Is this sudden global cooling scenario plausible?
In the year 2071 the Dysnomia incident happened. The Dysnomia (a mining ship) suffered a catastrophic failure and violently exploded sending its payload, an aged comet, hurtling towards earth. The comet proceeded to rip apart in the atmosphere distributing a massive amount of dust in the stratosphere leading too catastrophic global cooling. This global cooling forces a large portion of the human race to move into arcologies and urban areas, mostly abandoning the country side.
But is this series of events even plausible? That's what I'm stuck on is how to physically have these series of events unfold without:
- a massive impact (smaller ones are acceptable)
- blocking out the visibility of the sun (dimming is fine)
- Not too severe cooling that GMOs couldn't be bred within a few years to adapt to the new climate (most agriculture would move to vertical greenhouses however)
This post was sourced from https://worldbuilding.stackexchange.com/q/131198. It is licensed under CC BY-SA 4.0.
1 answer
Been there, done that!
This apparently happened already 1,500 years ago. Scientists at Cardiff University, UK, believe they have discovered the cause of crop failures and summer frosts some 1,500 years ago "“ a comet colliding with Earth.
So the only part that is tricky, other than fine-tuning the size of the comet to come up with just the right amount of sun-dimming dust, is to figure out how a ship would capture a comet.
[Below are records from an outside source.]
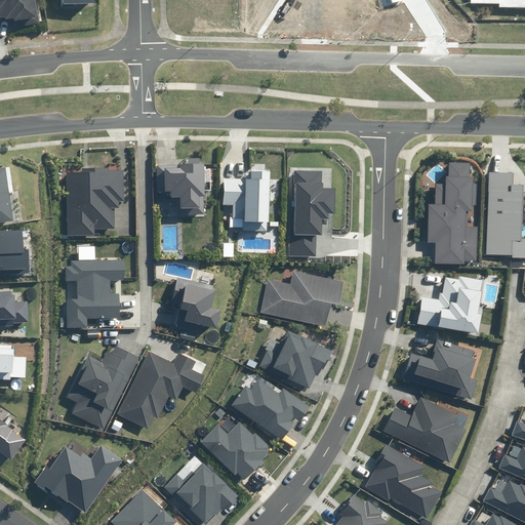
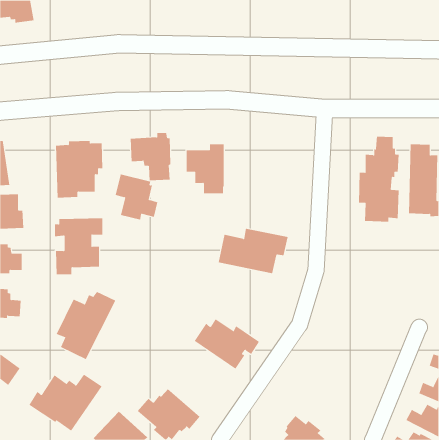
building: [287,171,334,256] -> none
building: [169,277,220,332] -> [115,174,158,220]
building: [416,277,481,333] -> none
building: [258,330,331,389] -> none
building: [403,339,476,399] -> none
building: [116,352,204,430] -> none
building: [381,397,466,463] -> none
building: [200,421,271,480] -> none
building: [364,443,441,519] -> none

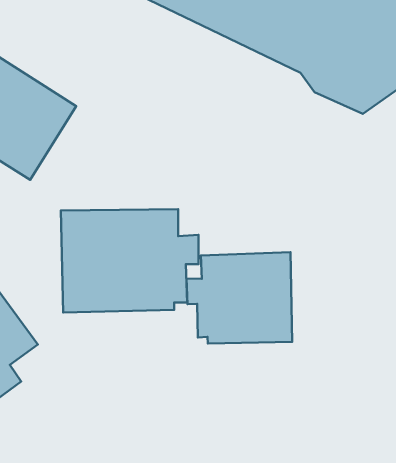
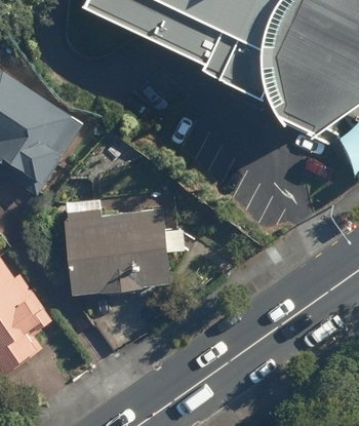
building: [186,252,292,344] -> none

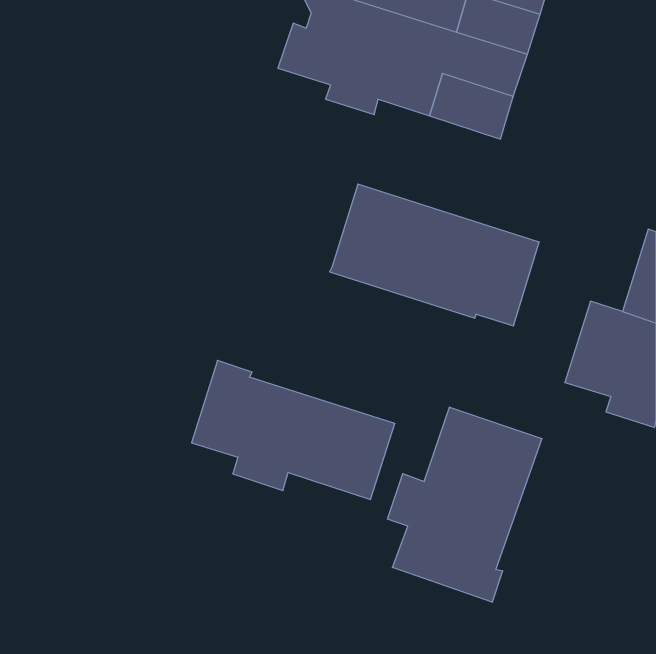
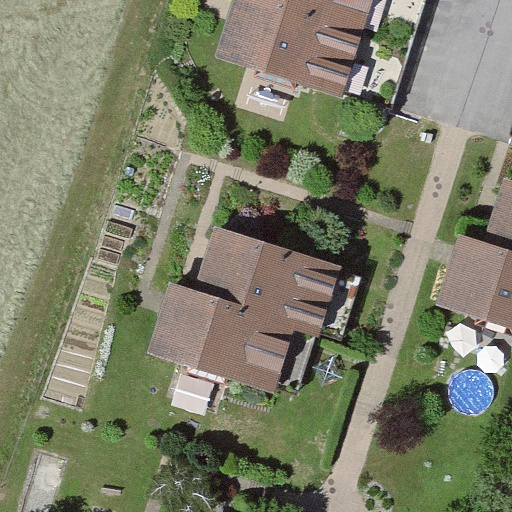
building: [330,184,539,326] -> [194,225,357,335]
building: [388,407,542,602] -> none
Based on other things I've read, I think capturing an asteroid or two would be a lot easier than a comet. Comets have very large orbits, so they are moving pretty quickly when they get near Earth. Asteroids have more "typical" orbits. There have even been serious real-world proposals to capture & mine small asteroids using near-future technology, though to capture one that would be large enough to cause a nuclear winter would require some significant engineering advances.